# Selected passage:
⟨
For the past several years I have been a pre-screener of documentaries features and shorts for the Social Impact Media Awards. SIMA is an online platform founded in 2012 by Daniela Kon, to curate, promote and distribute documentaries (https://simastudios.org).
What has stood out every year is the number and quality of documentaries made in Israel, produced with private and public funding. It is a thriving scene that deserves ample distribution and scholarly assessment. Below I discuss a number of excellent titles, made between 2021 and 2024. I have included some of them in the Senses of Cinema World Poll of 2023 and 2024.
I have organized them in five main categories, according to subject matter:
1. The Jewish experience in Europe in the 1940s: The Address on the Wall (2022), Budapest Diaries (2024), 999: The Forgotten Girls (2023) and The Partisan with the Leica Camera.
⟩
[Lines of data]
⟨
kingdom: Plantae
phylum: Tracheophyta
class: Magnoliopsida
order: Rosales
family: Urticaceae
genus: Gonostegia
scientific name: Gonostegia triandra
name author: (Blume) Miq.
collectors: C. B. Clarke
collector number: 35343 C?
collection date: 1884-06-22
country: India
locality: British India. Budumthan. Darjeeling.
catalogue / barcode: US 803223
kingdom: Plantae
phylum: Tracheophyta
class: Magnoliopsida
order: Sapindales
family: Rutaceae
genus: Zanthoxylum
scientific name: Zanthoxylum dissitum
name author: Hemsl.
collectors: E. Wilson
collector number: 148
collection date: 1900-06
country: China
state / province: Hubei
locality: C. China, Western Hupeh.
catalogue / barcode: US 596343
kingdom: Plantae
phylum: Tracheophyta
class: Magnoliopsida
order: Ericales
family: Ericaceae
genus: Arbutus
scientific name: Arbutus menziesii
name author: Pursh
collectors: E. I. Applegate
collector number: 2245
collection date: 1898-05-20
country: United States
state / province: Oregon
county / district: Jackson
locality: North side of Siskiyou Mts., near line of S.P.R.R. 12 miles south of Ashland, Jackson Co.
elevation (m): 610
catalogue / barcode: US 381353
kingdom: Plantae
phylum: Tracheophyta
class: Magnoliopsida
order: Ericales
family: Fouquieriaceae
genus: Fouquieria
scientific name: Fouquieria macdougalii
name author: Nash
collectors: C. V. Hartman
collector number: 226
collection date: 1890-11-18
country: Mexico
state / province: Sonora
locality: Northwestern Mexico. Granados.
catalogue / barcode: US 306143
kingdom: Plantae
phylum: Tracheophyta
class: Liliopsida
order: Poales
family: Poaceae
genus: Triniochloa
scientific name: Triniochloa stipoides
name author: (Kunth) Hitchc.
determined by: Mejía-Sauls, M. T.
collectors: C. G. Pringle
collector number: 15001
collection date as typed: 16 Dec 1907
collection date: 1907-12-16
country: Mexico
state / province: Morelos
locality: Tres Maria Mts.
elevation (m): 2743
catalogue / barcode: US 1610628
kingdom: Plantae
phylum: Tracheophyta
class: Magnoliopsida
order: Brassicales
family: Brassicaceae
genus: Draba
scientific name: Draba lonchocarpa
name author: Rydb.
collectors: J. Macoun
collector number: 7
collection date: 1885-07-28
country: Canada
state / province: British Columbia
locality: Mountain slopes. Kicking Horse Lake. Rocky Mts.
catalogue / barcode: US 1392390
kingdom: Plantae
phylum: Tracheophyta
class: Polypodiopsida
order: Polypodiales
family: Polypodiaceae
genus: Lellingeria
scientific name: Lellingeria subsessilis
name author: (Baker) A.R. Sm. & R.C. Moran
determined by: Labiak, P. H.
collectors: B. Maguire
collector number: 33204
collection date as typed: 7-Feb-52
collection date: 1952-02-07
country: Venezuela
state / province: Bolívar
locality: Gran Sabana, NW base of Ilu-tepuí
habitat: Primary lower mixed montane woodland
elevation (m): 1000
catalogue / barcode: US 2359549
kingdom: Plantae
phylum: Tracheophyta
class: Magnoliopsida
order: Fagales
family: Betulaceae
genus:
⟩
# Directions for this task:
Please write out the part of the text on Israeli documentaries starting with "What has stood" and going on through "2023 and 2024.".

# Written answer:
What has stood out every year is the number and quality of documentaries made in Israel, produced with private and public funding. It is a thriving scene that deserves ample distribution and scholarly assessment. Below I discuss a number of excellent titles, made between 2021 and 2024. I have included some of them in the Senses of Cinema World Poll of 2023 and 2024.